- STATED GOAL 1
Below, after the patent text, are herbarium sheet entries. Render them all as a two-column CSV with the columns field and value, one row per labeled line, each value in its own quoted field with line breaks turned into spaces, and leave the pictures out.

-- GIVEN PASSAGE start --

MANUFACTURING METHOD OF NITRIDE SEMICONDUCTOR STRUCTURE

Abstract

The disclosure provides a manufacturing method of a nitride semiconductor structure. The method includes the followings. Multiple island structures separated from each other are formed on a sapphire substrate. A GaN layer is formed on the island structures. A silicon substrate is bonded to a surface of the GaN layer facing away from the sapphire substrate. The sapphire substrate, the island structures, and a first sublayer of the GaN layer are removed. The first sublayer of the GaN layer has multiple voids, and the voids are located between the island structures.

Claims

1. A manufacturing method of a nitride semiconductor structure comprising: forming a plurality of island structures separated from each other on a sapphire substrate; forming a GaN layer on the island structures, wherein a first sublayer of the GaN layer has a plurality of voids, and the voids are located between the island structures; bonding a silicon substrate to a side of the GaN layer facing away from the sapphire substrate; removing the sapphire substrate; and removing the island structures and the first sublayer of the GaN layer.

2. The manufacturing method of the nitride semiconductor structure according to claim 1, wherein a SiNx layer is formed on a surface of the sapphire substrate before the island structures are formed, and the SiNx layer has a plurality of openings, wherein the island structures are disposed corresponding to the openings, and the voids do not overlap the openings of the SiNx layer.

3. The manufacturing method of the nitride semiconductor structure according to claim 2 further comprising: removing the SiNx layer.

4. The manufacturing method of the nitride semiconductor structure according to claim 2, wherein the voids and the SiNx layer have a height of less than 0.5 μm along a normal direction of the surface of the sapphire substrate.

5. The manufacturing method of the nitride semiconductor structure according to claim 1, wherein a bonding process of the silicon substrate and the GaN layer comprises: forming a first bonding layer on the GaN layer; forming a second bonding layer on the silicon substrate; and performing a heat treatment to weld the first bonding layer and the second bonding layer.

6. The manufacturing method of the nitride semiconductor structure according to claim 5, wherein a material of the first bonding layer and the second bonding layer comprises silicon dioxide.

7. The manufacturing method of the nitride semiconductor structure according to claim 1, wherein after the removal of the island structures and the first sublayer of the GaN layer is completed, a defect density of the GaN layer is less than 1×10.sup.8 cm.sup.−2.

8. The manufacturing method of the nitride semiconductor structure according to claim 1, wherein a difference in lattice constants between the sapphire substrate and the GaN layer is less than a difference in lattice constants between the silicon substrate and the GaN layer.

-- GIVEN PASSAGE end --

- STATED GOAL 2
Set down the patent text above word for word, starting at "6. The manufacturing" and ending at "and the GaN layer.".

-- RECORD EXTRACTS start --

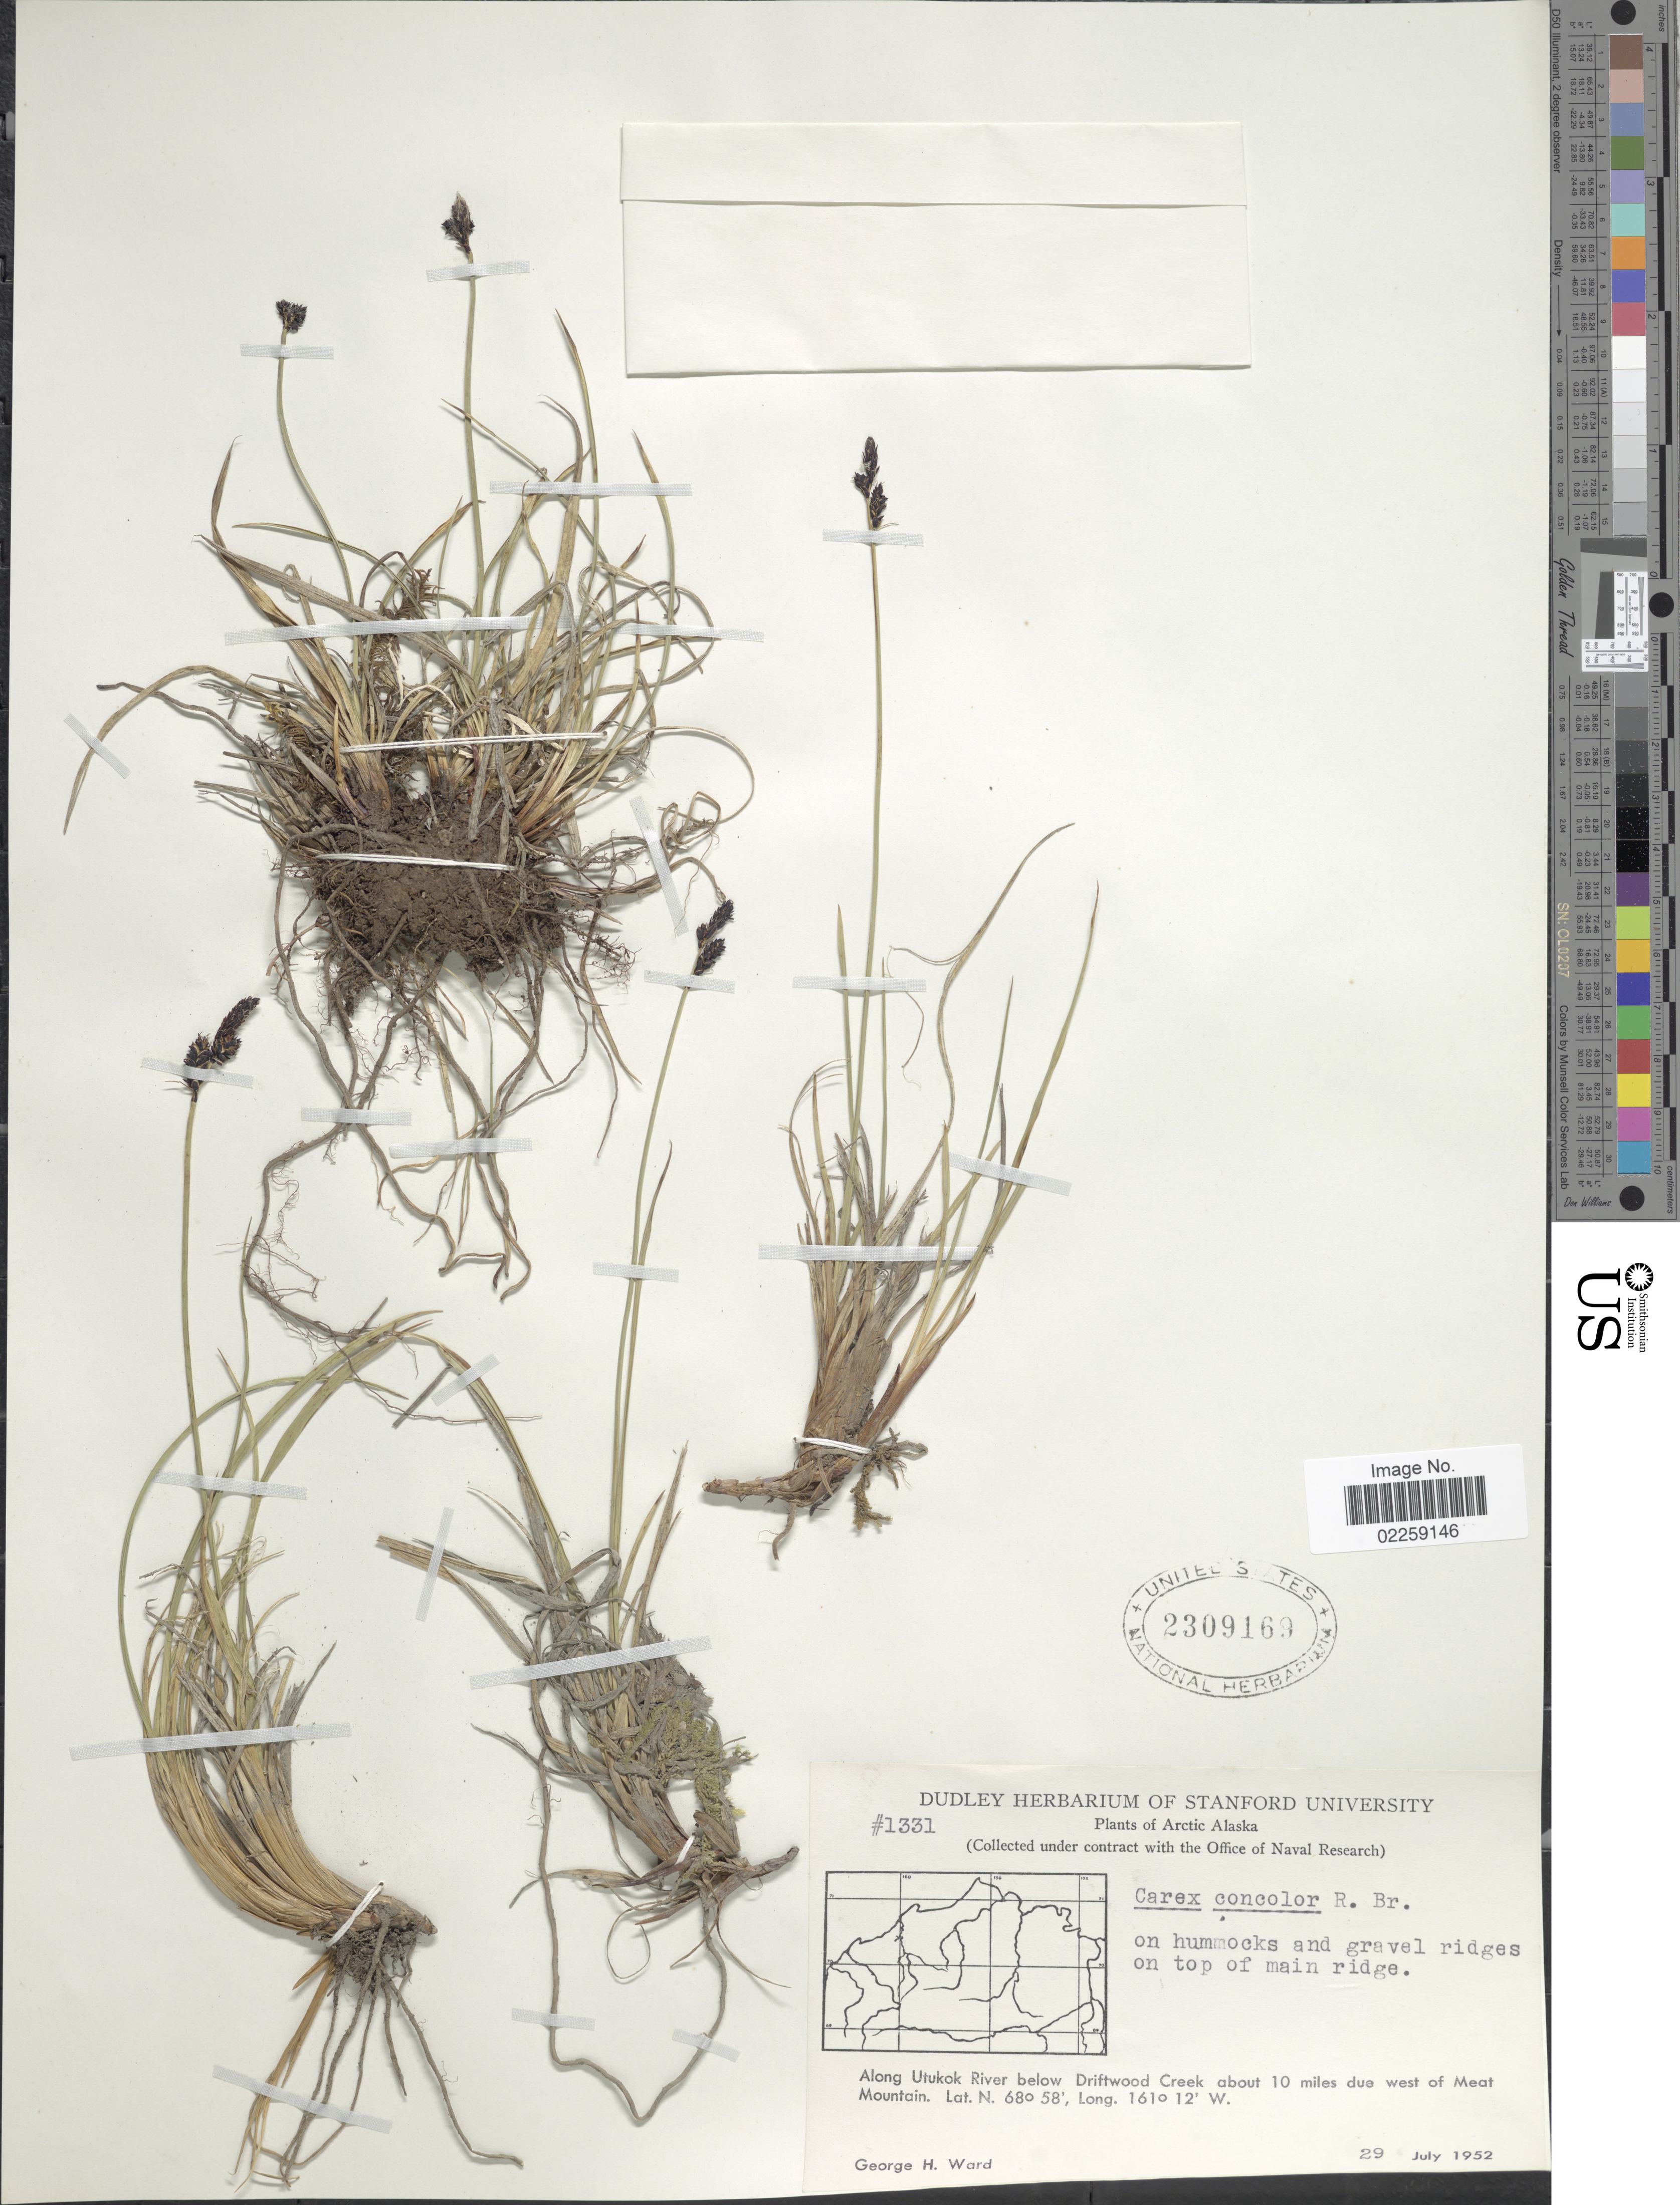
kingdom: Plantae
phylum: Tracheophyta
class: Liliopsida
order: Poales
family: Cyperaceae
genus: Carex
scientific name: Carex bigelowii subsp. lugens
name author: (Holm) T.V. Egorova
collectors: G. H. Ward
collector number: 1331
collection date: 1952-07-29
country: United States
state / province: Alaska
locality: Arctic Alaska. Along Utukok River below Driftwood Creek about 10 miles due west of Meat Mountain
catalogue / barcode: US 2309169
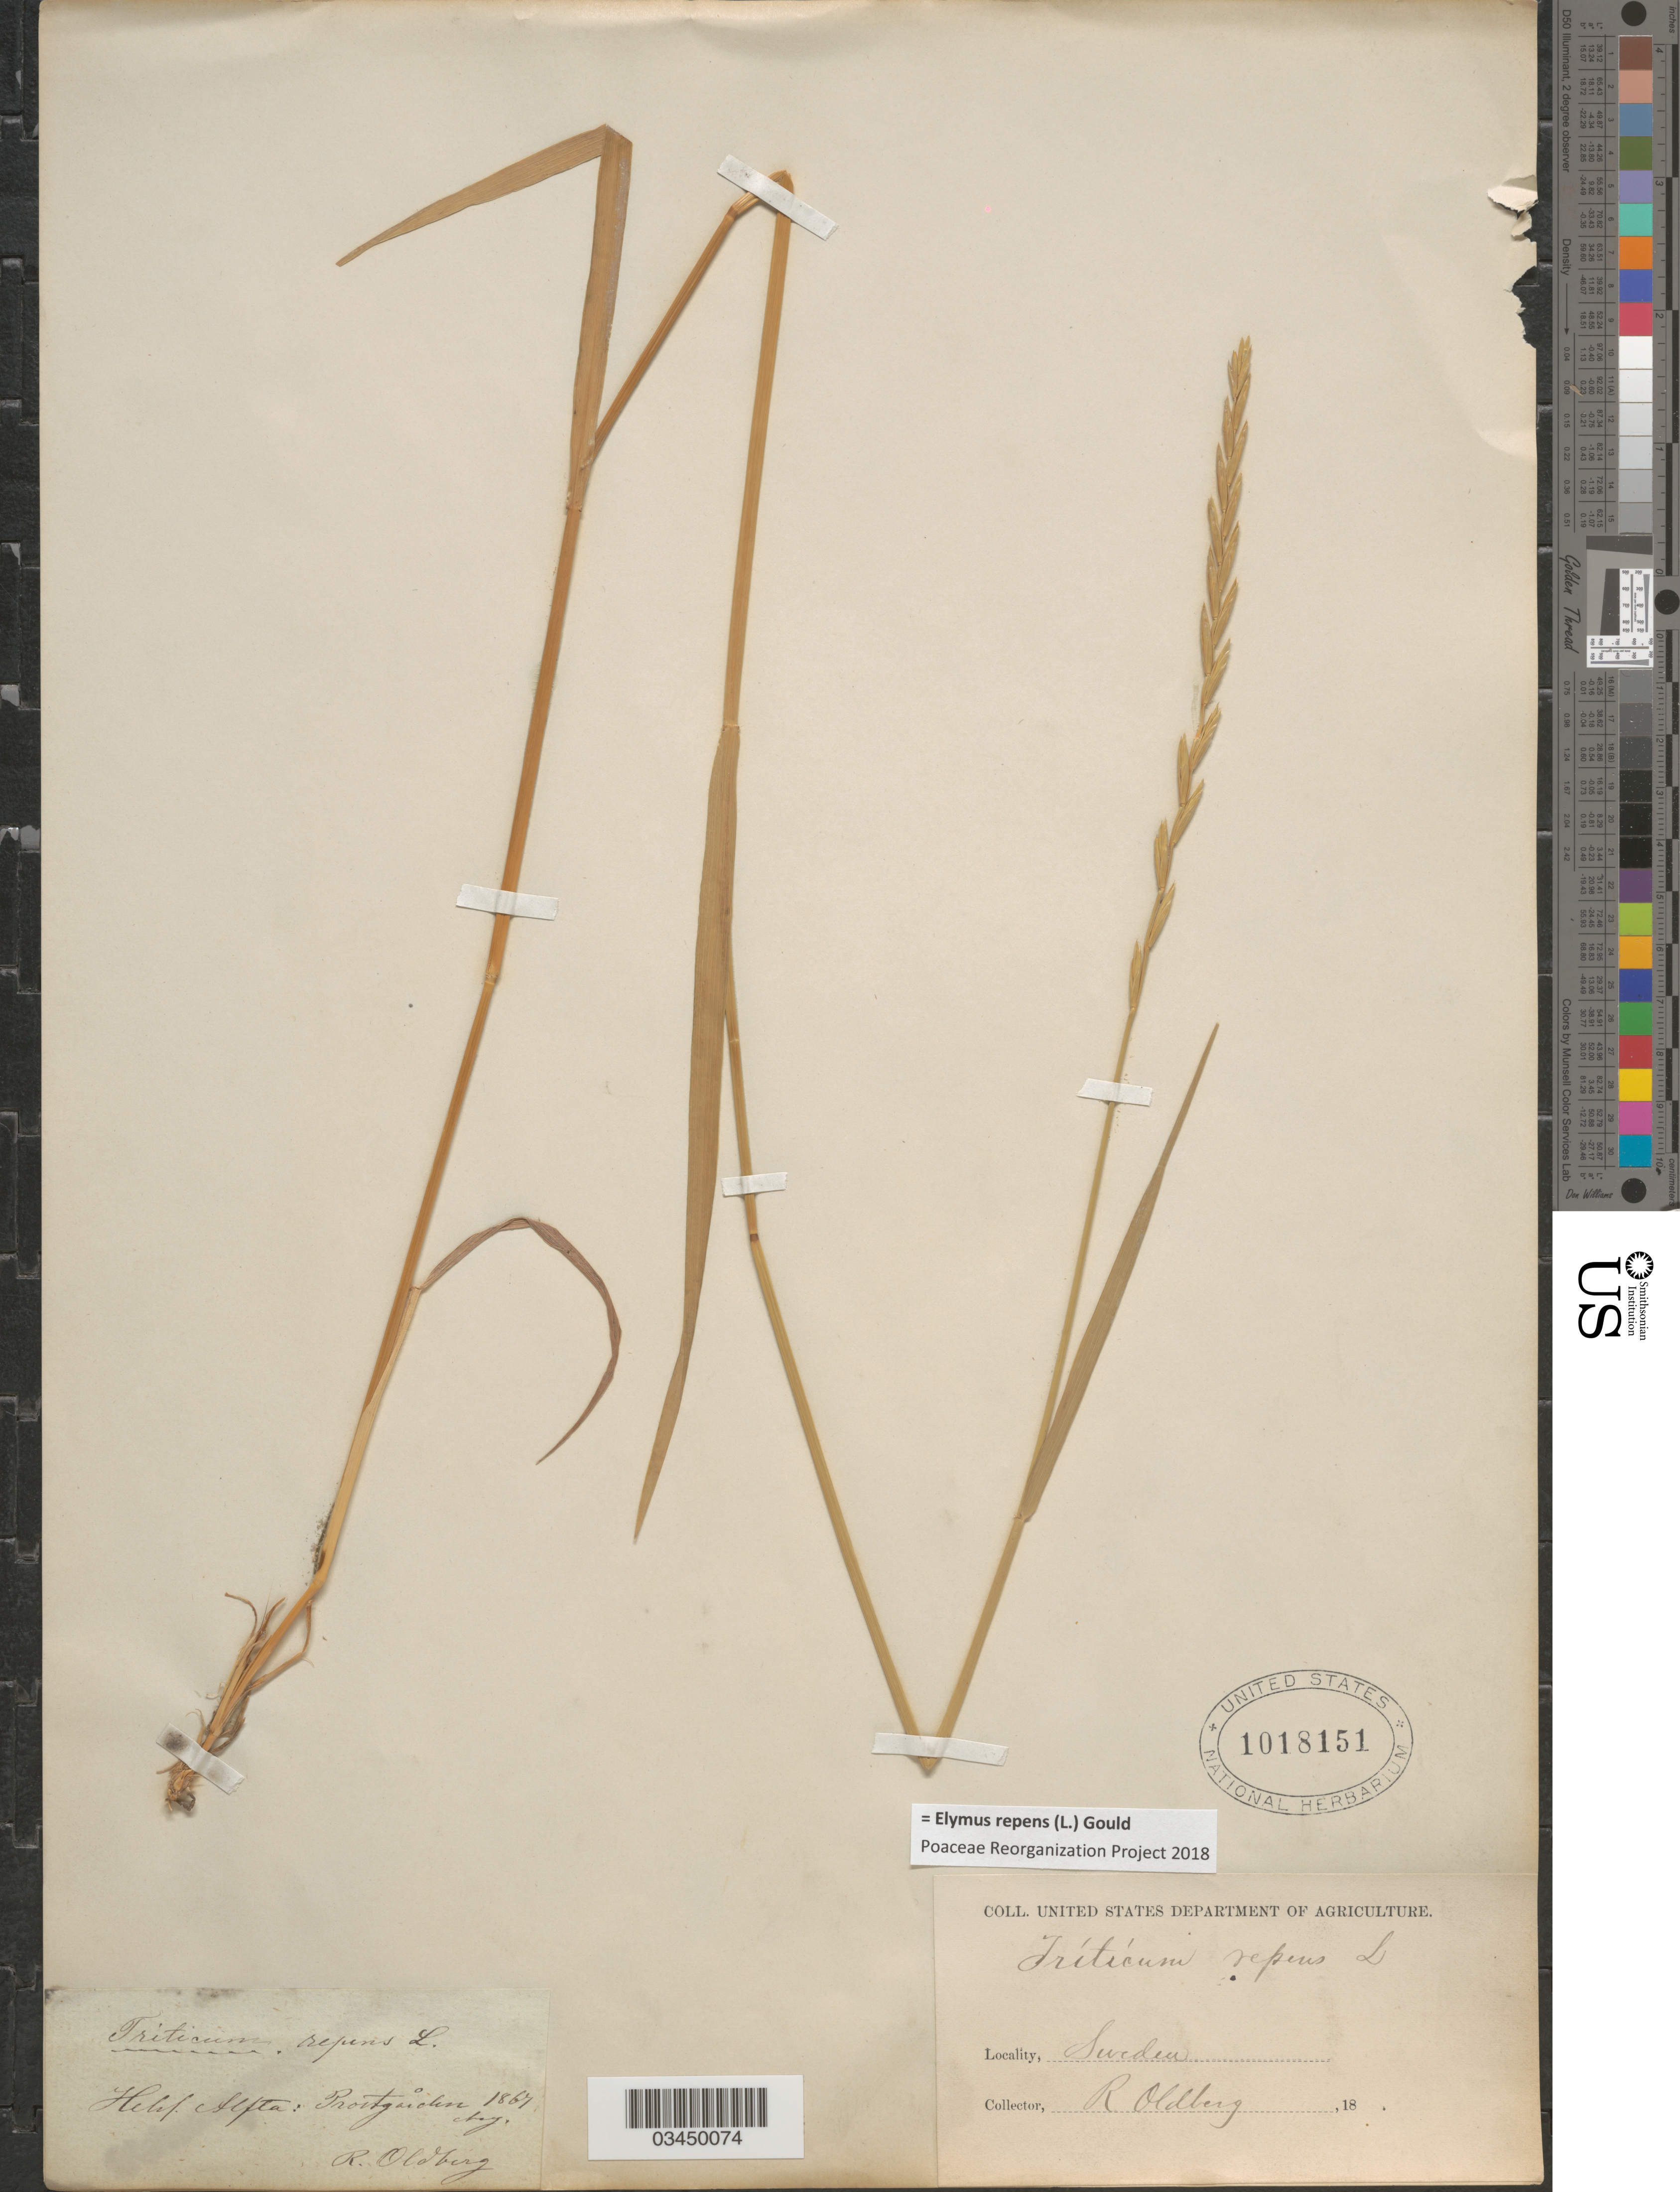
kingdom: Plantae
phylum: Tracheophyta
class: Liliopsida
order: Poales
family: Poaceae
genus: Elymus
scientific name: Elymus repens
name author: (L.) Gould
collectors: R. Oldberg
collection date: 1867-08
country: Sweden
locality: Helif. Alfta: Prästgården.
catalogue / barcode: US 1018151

-- RECORD EXTRACTS end --

- TASK OUTPUT 1
field,value
"kingdom:","Plantae"
"phylum:","Tracheophyta"
"class:","Liliopsida"
"order:","Poales"
"family:","Cyperaceae"
"genus:","Carex"
"scientific name:","Carex bigelowii subsp. lugens"
"name author:","(Holm) T.V. Egorova"
"collectors:","G. H. Ward"
"collector number:","1331"
"collection date:","1952-07-29"
"country:","United States"
"state / province:","Alaska"
"locality:","Arctic Alaska. Along Utukok River below Driftwood Creek about 10 miles due west of Meat Mountain"
"catalogue / barcode:","US 2309169"
"kingdom:","Plantae"
"phylum:","Tracheophyta"
"class:","Liliopsida"
"order:","Poales"
"family:","Poaceae"
"genus:","Elymus"
"scientific name:","Elymus repens"
"name author:","(L.) Gould"
"collectors:","R. Oldberg"
"collection date:","1867-08"
"country:","Sweden"
"locality:","Helif. Alfta: Prästgården."
"catalogue / barcode:","US 1018151"

- TASK OUTPUT 2
6. The manufacturing method of the nitride semiconductor structure according to claim 5, wherein a material of the first bonding layer and the second bonding layer comprises silicon dioxide.

7. The manufacturing method of the nitride semiconductor structure according to claim 1, wherein after the removal of the island structures and the first sublayer of the GaN layer is completed, a defect density of the GaN layer is less than 1×10.sup.8 cm.sup.−2.

8. The manufacturing method of the nitride semiconductor structure according to claim 1, wherein a difference in lattice constants between the sapphire substrate and the GaN layer is less than a difference in lattice constants between the silicon substrate and the GaN layer.